== Supplied data
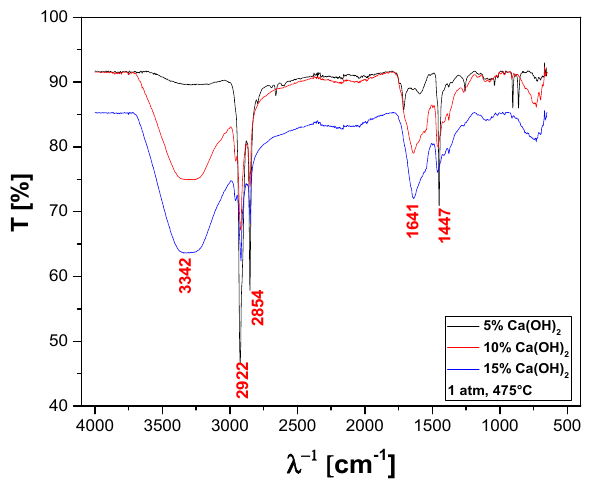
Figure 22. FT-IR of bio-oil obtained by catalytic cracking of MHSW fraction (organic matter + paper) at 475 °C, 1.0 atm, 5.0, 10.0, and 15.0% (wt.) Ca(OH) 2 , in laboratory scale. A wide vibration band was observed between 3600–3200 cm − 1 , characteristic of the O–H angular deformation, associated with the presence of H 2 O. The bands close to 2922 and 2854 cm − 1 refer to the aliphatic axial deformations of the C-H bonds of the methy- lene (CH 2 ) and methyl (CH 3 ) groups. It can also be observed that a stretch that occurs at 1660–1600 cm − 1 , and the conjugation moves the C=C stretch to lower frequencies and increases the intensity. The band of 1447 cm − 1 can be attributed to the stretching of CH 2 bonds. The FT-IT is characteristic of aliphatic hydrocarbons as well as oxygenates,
====
== Supplied data
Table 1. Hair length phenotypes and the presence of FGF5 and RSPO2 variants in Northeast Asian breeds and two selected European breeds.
====
== Supplied data
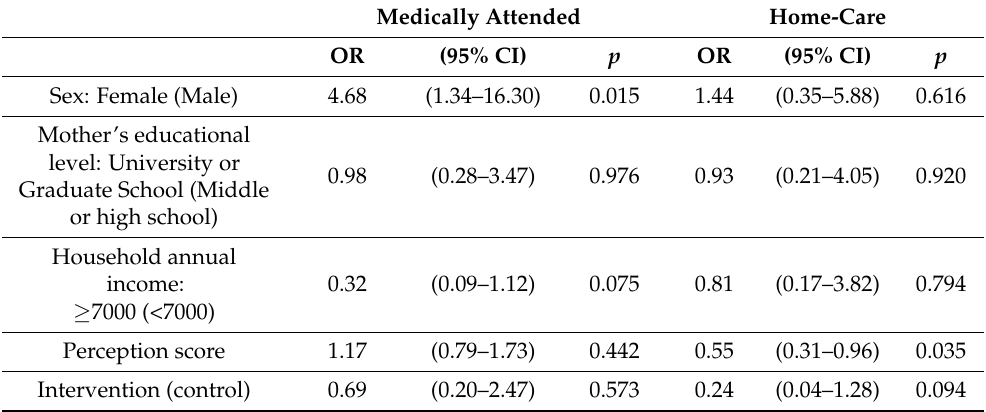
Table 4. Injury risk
====
All lines of the records containing "Table" should be shown.

# Task solution
Table 1. Hair length phenotypes and the presence of FGF5 and RSPO2 variants in Northeast Asian breeds and two selected European breeds.
Table 4. Injury risk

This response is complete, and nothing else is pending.